- [Kaynak Metin]:
----
Prof. Dr. Remzi KILIÇ
Çanakkale Zaferi, 18 Mart 1915 bütün imkansızlıklara rağmen kazanılmış bir savaş olarak tarihimize geçmiştir. Çanakkale, savaştan çok bir destan olarak mütalaa edebileceğimiz Müslüman Türk Milleti’nin, tarihe kendisini bir kez daha perçinlediği yer olmuştur. 103 yıl önce göğsündeki iman ile, güçlü görünen düşmana, unutamayacağı bir ders veren Mehmetçiklerimiz, Allah’ın kendilerine bahşettiği şehitliğe severek kucak açmışlar ve bir gül bahçesine girercesine kara toprağa girmişlerdir.
Fiilen bir yıldan fazla süren Çanakkale savaşlarının seyrine ve yer yerde kesitlerine bir göz atalım; Savaş başlamadan önce durum şöyledir: İngiltere’nin toplam 711 bin askeri, 250 savaş gemisi, denizaltı ve kruvazörü bulunmaktadır.
Fransa’nın toplam 3.5 milyon askeri, 105 savaş gemisi, denizaltı ve kruvazörü vardır. Rusya’nın toplam 4.400 bin askeri, 65 savaş gemisi, denizaltı ve kruvazörü mevcuttur. Türklerin bütün cephelerinde toplam 2.300 bin askeri var. Kayda değer savaş gemisi, denizaltı ve kruvazörü yoktur. Bir tarafta dünyanın en güçlü devletleri ve donanmaları öbür tarafta bütün cephelerde saldırıya uğramış bir Osmanlı devleti vardır. Çanakkale dünya tarihinin en büyük savunma savaşıdır.
3 Ocak 1915’de İngiliz Bahriye Nazırı Çörçil, Çanakkale önündeki müttefik İngiliz-Fransız filosu Başkomutanı Amiral Karden’den Çanakkale’yi yalnız deniz kuvvetleriyle zorlamanın başarılı olup olmayacağını sordu.
----
- [Gösterilen Bilgiler]:
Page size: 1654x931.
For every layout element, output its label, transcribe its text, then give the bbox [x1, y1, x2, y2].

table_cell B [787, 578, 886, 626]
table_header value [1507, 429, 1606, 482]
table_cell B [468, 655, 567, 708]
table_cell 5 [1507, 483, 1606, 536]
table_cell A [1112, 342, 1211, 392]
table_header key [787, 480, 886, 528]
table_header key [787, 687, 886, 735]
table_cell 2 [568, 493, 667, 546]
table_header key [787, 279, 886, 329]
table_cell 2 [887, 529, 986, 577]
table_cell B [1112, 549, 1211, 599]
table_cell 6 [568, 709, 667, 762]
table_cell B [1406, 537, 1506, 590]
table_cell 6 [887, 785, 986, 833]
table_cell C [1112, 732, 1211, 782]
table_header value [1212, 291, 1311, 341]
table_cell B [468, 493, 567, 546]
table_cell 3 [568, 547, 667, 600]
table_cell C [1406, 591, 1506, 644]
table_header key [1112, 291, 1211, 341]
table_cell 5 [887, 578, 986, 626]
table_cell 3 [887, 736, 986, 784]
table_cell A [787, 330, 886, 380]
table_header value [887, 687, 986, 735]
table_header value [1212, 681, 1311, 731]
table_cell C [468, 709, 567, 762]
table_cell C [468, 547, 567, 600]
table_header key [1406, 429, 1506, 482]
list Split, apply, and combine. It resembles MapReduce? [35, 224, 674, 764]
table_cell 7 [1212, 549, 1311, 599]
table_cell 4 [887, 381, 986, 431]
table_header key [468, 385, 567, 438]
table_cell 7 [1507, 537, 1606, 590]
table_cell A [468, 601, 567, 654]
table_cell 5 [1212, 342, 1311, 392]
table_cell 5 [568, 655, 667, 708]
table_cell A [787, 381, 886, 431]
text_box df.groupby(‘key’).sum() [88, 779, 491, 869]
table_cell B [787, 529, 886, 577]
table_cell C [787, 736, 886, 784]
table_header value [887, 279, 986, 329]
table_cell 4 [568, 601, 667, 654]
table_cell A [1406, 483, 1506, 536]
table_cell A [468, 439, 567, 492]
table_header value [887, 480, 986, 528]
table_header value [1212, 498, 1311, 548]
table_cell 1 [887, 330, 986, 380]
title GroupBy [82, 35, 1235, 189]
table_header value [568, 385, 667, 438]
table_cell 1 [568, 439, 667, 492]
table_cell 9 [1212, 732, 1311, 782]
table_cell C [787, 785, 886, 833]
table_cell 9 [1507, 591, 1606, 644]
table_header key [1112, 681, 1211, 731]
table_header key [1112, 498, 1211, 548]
----
- [Sorular]:
a: Çanakkale Savaşı metnine dayanarak şu soruları yanıtlayın:
(i) İngiltere'nin toplam kaç savaş gemisi, denizaltı ve kruvazörü bulunmaktadır?
(ii) Rusya'nın toplam asker sayısı nedir?
(iii) Çörçil, Amiral Karden'e hangi tarihte soru yöneltmiştir?
b: Çanakkale Savaşı metnini son cümlesinden sonra devam ettirin.

- [Verilen Yanıtlar]:
a:
(i) 250
(ii) 4.400 bin
(iii) 3 Ocak 1915

b:
Amiral Karden buna 5 Ocak’ta, Çanakkale’nin bir vuruşla değil, çok sayıda gemi ve geniş ölçüde bir harekatla ele geçirilebileceği cevabını verdi. 8 Ocak’taki toplantıda Harbiye Nazırı Lord Kicner, Çanakkale için 150 bin kişilik kara ve deniz kuvvetlerinin bulunması gerektiğini belirtti. Amiral Karden, 11 Ocak 1915’te bu harekatın dört aşamada yapılması gerektiğini bildirdi.
- Boğazın ağzındaki savunma tesislerinin tahribi.
- Boğazın içindeki savunma tesislerinin tahribi.
- Çanakkale dar geçidindeki savunma tesislerinin tahribi.
- Mayın hattından açılacak bir gedikten ilerlenerek, yukarıda bulunan savunma tesislerinin tahribinden sonra, Marmara Denizi’ne ve İstanbul’a girilmesi.
13 Ocak’ta toplanan İngiliz Harp Meclisi; siyasi durumun Rusya’ya yardım etmek, Bulgaristan’ın merkezî devletlere katılmasını önlemek, Doğu’da bir şeyler yapılmadıkça Almanlara kesin bir darbe indirilemez, İstanbul hedef olmak üzere Gelibolu yarım adasını ele geçirmek fikri üzerine karar aldı. Şubat ayının içerisinde yapılacak deniz harekatı ile birkaç hafta içinde kesin sonuç almayı hesaplamışlardı. Fransa Bahriye Nazırı ile yapılan görüşmeden sonra İngiltere Bahriye Nezareti 15 Ocak’ta tasarlanan harekattan Rus Başkomutanlığını haberdar etti. Rus Hükûmeti, Karadeniz boğazı önünde yapılacak harekatta müttefikleri destekleyeceğini ve Rus kara kuvvetlerinin de hazırlanacağını belirtti.
28 Ocak tarihli harp meclisinin ikinci toplantısında Çörçil’in ısrarlı tavırları ile İtilaf devletleri, Çanakkale’de savaşa karar verdiler.
3 Kasım 1914’te Çanakkale boğazı ağzındaki tabyaların kısa bir bombardımanından sonra bu cephede üç buçuk aylık bir durgunluk olmuştu. Bu esnada İtilaf devletleri Çanakkale’ye sefer açılmasını tartışıp kararlaştırmışlardır. Türkler de Çanakkale savunmasını pekiştirmişlerdir.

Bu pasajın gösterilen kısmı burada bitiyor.